EXERCISE REQUIREMENTS:
Keep every word the same. Repeat the records without their images.

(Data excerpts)
++++++

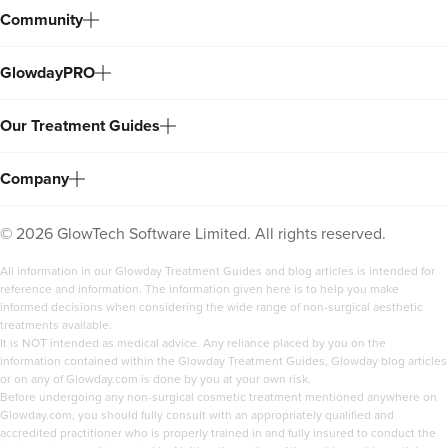
Community
GlowdayPRO
Our Treatment Guides
Company
©
2026
GlowTech Software Limited. All rights reserved.
All information in our Glowday Treatment Guides and blog articles is intended for
reference and information. The information given here is to help you make
informed decisions when considering the wide range of non-surgical aesthetic
treatments available.
It is NOT intended as medical advice. Any reliance placed by you on the
information contained within the Glowday Treatment Guides, Glowday blog articles
or on any of Glowday.com is done by you at your own risk.
Before undergoing any non-surgical cosmetic treatment mentioned anywhere on
Glowday.com, you should fully consult with an appropriately qualified and
accredited practitioner who is properly trained in and fully insured to conduct the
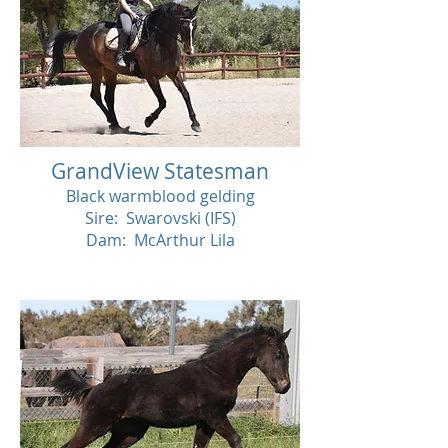
GrandView Statesman
Black warmblood gelding
Sire: Swarovski (IFS)
Dam: McArthur Lila
SOLD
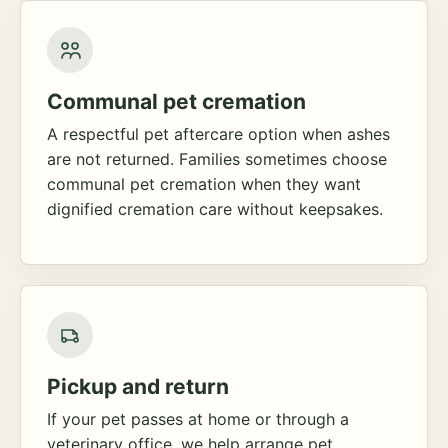
Communal pet cremation
A respectful pet aftercare option when ashes
are not returned. Families sometimes choose
communal pet cremation when they want
dignified cremation care without keepsakes.
Pickup and return
If your pet passes at home or through a
veterinary office, we help arrange pet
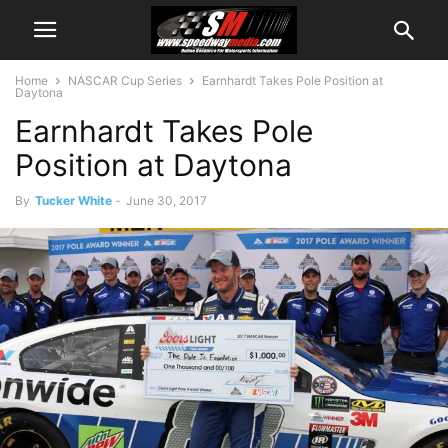
Home
NASCAR Cup Series
Earnhardt Takes Pole Position at
Daytona
Earnhardt Takes Pole
Position at Daytona
By
Tucker White
-
June 30, 2017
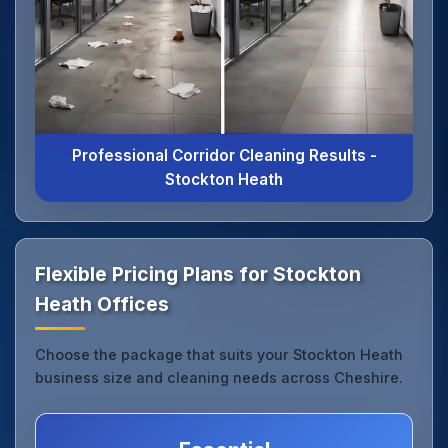
Professional Corridor Cleaning Results -
Stockton Heath
Flexible Pricing Plans for Stockton
Heath Offices
Choose the package that suits your Stockton Heath
business size and cleaning needs across Cheshire.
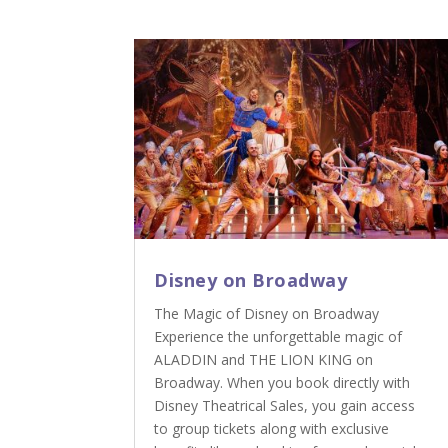
Disney on Broadway
The Magic of Disney on Broadway
Experience the unforgettable magic of
ALADDIN and THE LION KING on
Broadway. When you book directly with
Disney Theatrical Sales, you gain access
to group tickets along with exclusive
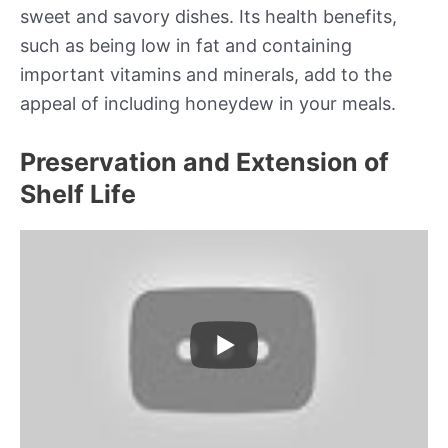
sweet and savory dishes. Its health benefits,
such as being low in fat and containing
important vitamins and minerals, add to the
appeal of including honeydew in your meals.
Preservation and Extension of
Shelf Life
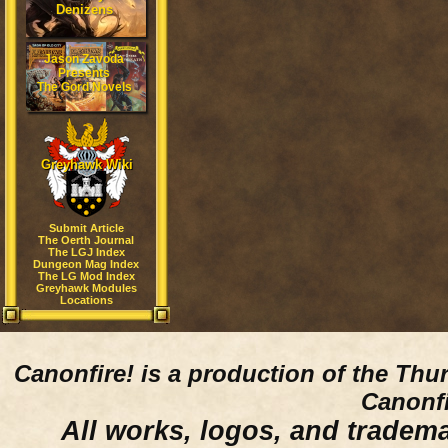
Denizens
Jason Zavoda
Presents
The Gord Novels
Greyhawk Wiki
Submit Article
The Oerth Journal
The LGJ Index
Dungeon Mag Index
The LG Mod Index
Greyhawk Modules
Locations
Canonfire!
is a production of the Thu
Canonfi
All works, logos, and trademar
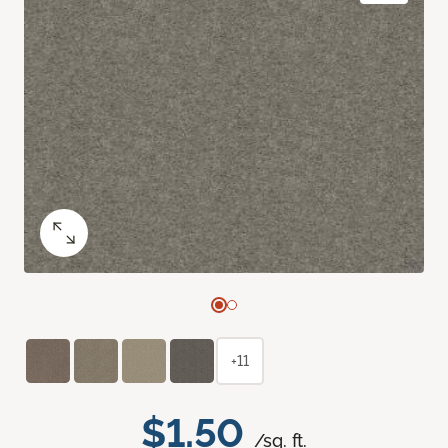
+11
$1.50
/sq. ft.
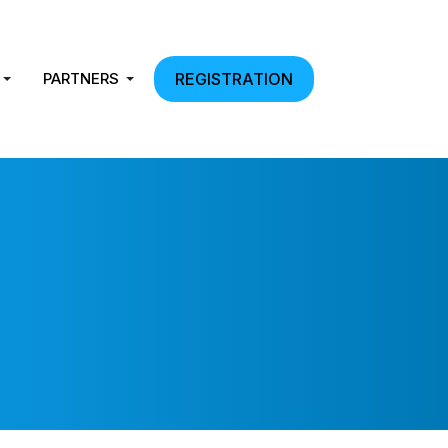
PARTNERS
REGISTRATION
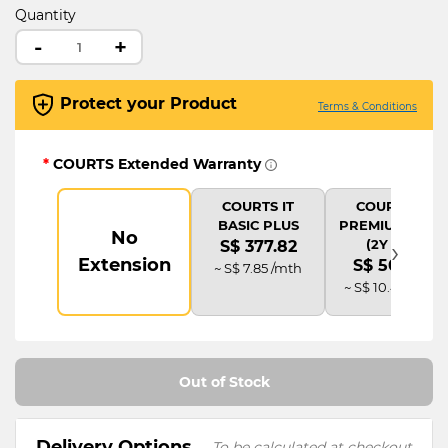
Quantity
-
+
Protect your Product
Terms & Conditions
*
COURTS Extended Warranty
COURTS IT
COURTS IT
BASIC PLUS
PREMIUM PLUS
No
›
(2Y AD)
S$ 377.82
Extension
S$ 503.76
~ S$ 7.85 /mth
~ S$ 10.48 /mth
Out of Stock
Delivery Options
To be calculated at checkout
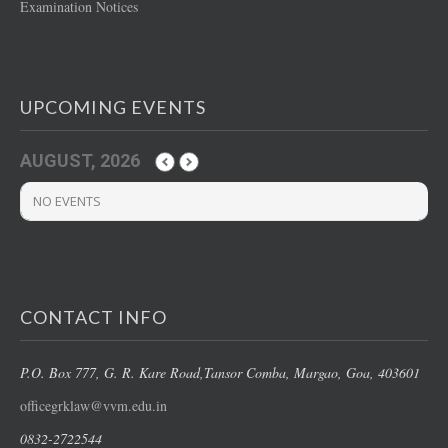
Examination Notices
UPCOMING EVENTS
AUGUST, 2026
NO EVENTS
CONTACT INFO
P.O. Box 777, G. R. Kare Road,
Tansor Comba, Margao
, Goa, 403601
officegrklaw@vvm.edu.in
0832-2722544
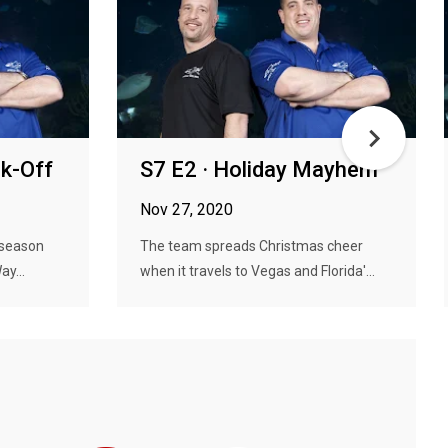
nk-Off
S7 E2 · Holiday Mayhem
Nov 27, 2020
 season
The team spreads Christmas cheer
ay...
when it travels to Vegas and Florida'...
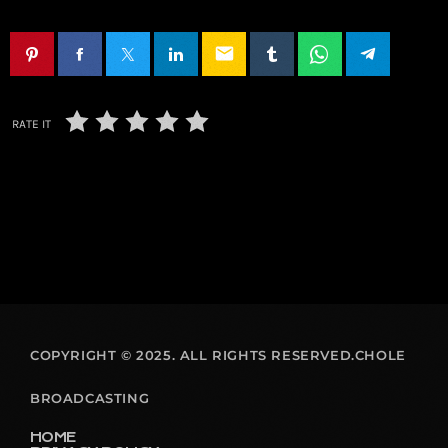
email
RATE IT
COPYRIGHT © 2025. ALL RIGHTS RESERVED.CHOLE
BROADCASTING
HOME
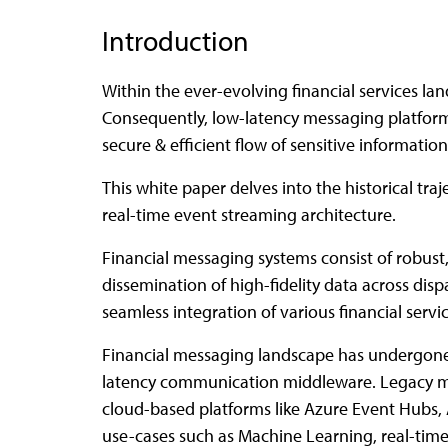
Introduction
Within the ever-evolving financial services land
Consequently, low-latency messaging platforms
secure & efficient flow of sensitive information
This white paper delves into the historical t
real-time event streaming architecture.
Financial messaging systems consist of robust
dissemination of high-fidelity data across dis
seamless integration of various financial ser
Financial messaging landscape has undergone 
latency communication middleware. Legacy m
cloud-based platforms like Azure Event Hubs
use-cases such as Machine Learning, real-time 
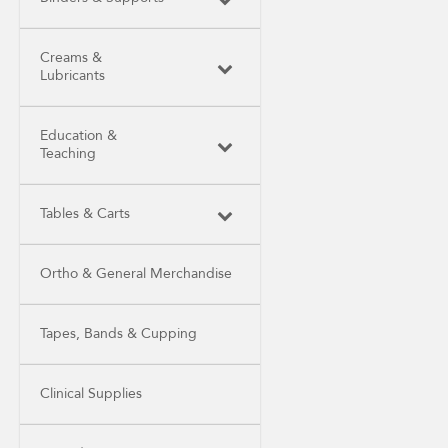
Creams &
Lubricants
Education &
Teaching
Tables & Carts
Ortho & General Merchandise
Tapes, Bands & Cupping
Clinical Supplies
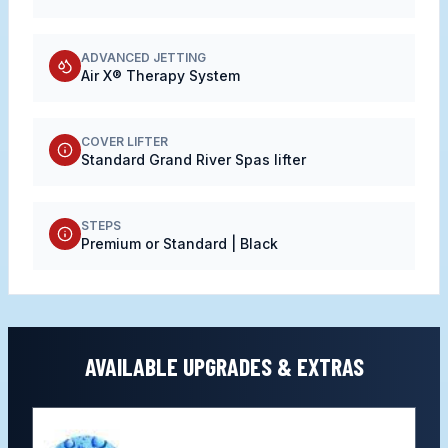
ADVANCED JETTING
Air X® Therapy System
COVER LIFTER
Standard Grand River Spas lifter
STEPS
Premium or Standard | Black
AVAILABLE UPGRADES & EXTRAS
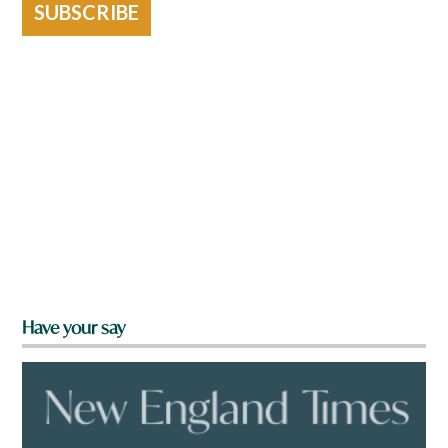
SUBSCRIBE
Have your say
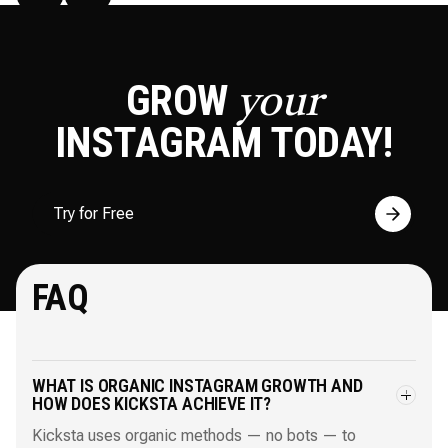
GROW
your
INSTAGRAM
TODAY!
Try for Free
FAQ
WHAT IS ORGANIC INSTAGRAM GROWTH AND
HOW DOES KICKSTA ACHIEVE IT?
Kicksta uses organic methods — no bots — to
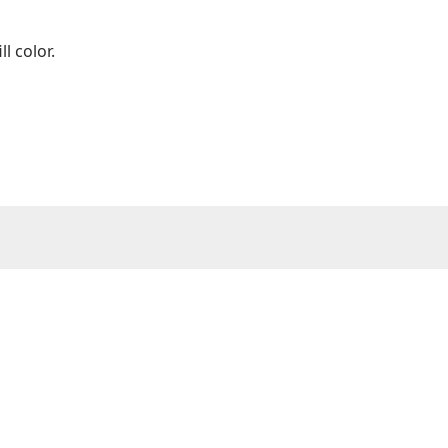
ll color.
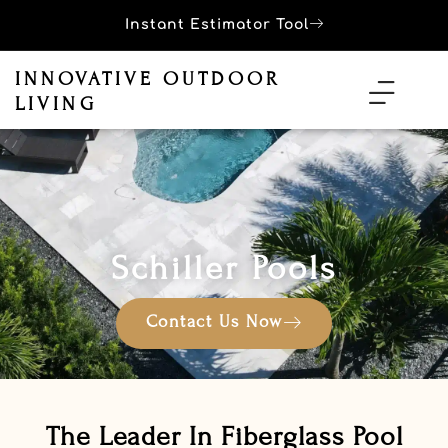
Instant Estimator Tool
INNOVATIVE OUTDOOR
LIVING
Schiller Pools
Contact Us Now
The Leader In Fiberglass Pool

++++++

SOLUTION FOR THIS TASK:
Community
GlowdayPRO
Our Treatment Guides
Company
©
2026
GlowTech Software Limited. All rights reserved.
All information in our Glowday Treatment Guides and blog articles is intended for
reference and information. The information given here is to help you make
informed decisions when considering the wide range of non-surgical aesthetic
treatments available.
It is NOT intended as medical advice. Any reliance placed by you on the
information contained within the Glowday Treatment Guides, Glowday blog articles
or on any of Glowday.com is done by you at your own risk.
Before undergoing any non-surgical cosmetic treatment mentioned anywhere on
Glowday.com, you should fully consult with an appropriately qualified and
accredited practitioner who is properly trained in and fully insured to conduct the
GrandView Statesman
Black warmblood gelding
Sire: Swarovski (IFS)
Dam: McArthur Lila
SOLD
Communal pet cremation
A respectful pet aftercare option when ashes
are not returned. Families sometimes choose
communal pet cremation when they want
dignified cremation care without keepsakes.
Pickup and return
If your pet passes at home or through a
veterinary office, we help arrange pet
Home
NASCAR Cup Series
Earnhardt Takes Pole Position at
Daytona
Earnhardt Takes Pole
Position at Daytona
By
Tucker White
-
June 30, 2017
Professional Corridor Cleaning Results -
Stockton Heath
Flexible Pricing Plans for Stockton
Heath Offices
Choose the package that suits your Stockton Heath
business size and cleaning needs across Cheshire.
Disney on Broadway
The Magic of Disney on Broadway
Experience the unforgettable magic of
ALADDIN and THE LION KING on
Broadway. When you book directly with
Disney Theatrical Sales, you gain access
to group tickets along with exclusive
sweet and savory dishes. Its health benefits,
such as being low in fat and containing
important vitamins and minerals, add to the
appeal of including honeydew in your meals.
Preservation and Extension of
Shelf Life
Denizens
Jason Zavoda
Presents
The Gord Novels
Greyhawk Wiki
Submit Article
The Oerth Journal
The LGJ Index
Dungeon Mag Index
The LG Mod Index
Greyhawk Modules
Locations
Canonfire!
is a production of the Thu
Canonfi
All works, logos, and trademar
+11
$1.50
/sq. ft.
PARTNERS
REGISTRATION
Quantity
-
+
Protect your Product
Terms & Conditions
*
COURTS Extended Warranty
COURTS IT
COURTS IT
BASIC PLUS
PREMIUM PLUS
No
›
(2Y AD)
S$ 377.82
Extension
S$ 503.76
~ S$ 7.85 /mth
~ S$ 10.48 /mth
Out of Stock
Delivery Options
To be calculated at checkout
Examination Notices
UPCOMING EVENTS
AUGUST, 2026
NO EVENTS
CONTACT INFO
P.O. Box 777, G. R. Kare Road,
Tansor Comba, Margao
, Goa, 403601
officegrklaw@vvm.edu.in
0832-2722544
nk-Off
S7 E2 · Holiday Mayhem
Nov 27, 2020
 season
The team spreads Christmas cheer
ay...
when it travels to Vegas and Florida'...
email
RATE IT
COPYRIGHT © 2025. ALL RIGHTS RESERVED.CHOLE
BROADCASTING
HOME
Introduction
Within the ever-evolving financial services land
Consequently, low-latency messaging platforms
secure & efficient flow of sensitive information
This white paper delves into the historical t
real-time event streaming architecture.
Financial messaging systems consist of robust
dissemination of high-fidelity data across dis
seamless integration of various financial ser
Financial messaging landscape has undergone 
latency communication middleware. Legacy m
cloud-based platforms like Azure Event Hubs
use-cases such as Machine Learning, real-time 
Creams &
Lubricants
Education &
Teaching
Tables & Carts
Ortho & General Merchandise
Tapes, Bands & Cupping
Clinical Supplies
ADVANCED JETTING
Air X® Therapy System
COVER LIFTER
Standard Grand River Spas lifter
STEPS
Premium or Standard | Black
AVAILABLE UPGRADES & EXTRAS
SUBSCRIBE
Have your say
GROW
your
INSTAGRAM
TODAY!
Try for Free
FAQ
WHAT IS ORGANIC INSTAGRAM GROWTH AND
HOW DOES KICKSTA ACHIEVE IT?
Kicksta uses organic methods — no bots — to
ll color.
Instant Estimator Tool
INNOVATIVE OUTDOOR
LIVING
Schiller Pools
Contact Us Now
The Leader In Fiberglass Pool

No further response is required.